Once you have read the entries below, repeat all of them exactly.

* * * * *

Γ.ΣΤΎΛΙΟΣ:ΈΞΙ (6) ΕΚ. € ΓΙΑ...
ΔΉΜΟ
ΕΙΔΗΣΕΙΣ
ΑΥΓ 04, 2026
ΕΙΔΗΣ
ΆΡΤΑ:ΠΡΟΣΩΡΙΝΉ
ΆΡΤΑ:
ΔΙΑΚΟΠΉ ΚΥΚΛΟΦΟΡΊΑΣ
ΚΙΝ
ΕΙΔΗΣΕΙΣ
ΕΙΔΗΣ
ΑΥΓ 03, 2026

* * * * *

Your solution —
Γ.ΣΤΎΛΙΟΣ:ΈΞΙ (6) ΕΚ. € ΓΙΑ...
ΔΉΜΟ
ΕΙΔΗΣΕΙΣ
ΑΥΓ 04, 2026
ΕΙΔΗΣ
ΆΡΤΑ:ΠΡΟΣΩΡΙΝΉ
ΆΡΤΑ:
ΔΙΑΚΟΠΉ ΚΥΚΛΟΦΟΡΊΑΣ
ΚΙΝ
ΕΙΔΗΣΕΙΣ
ΕΙΔΗΣ
ΑΥΓ 03, 2026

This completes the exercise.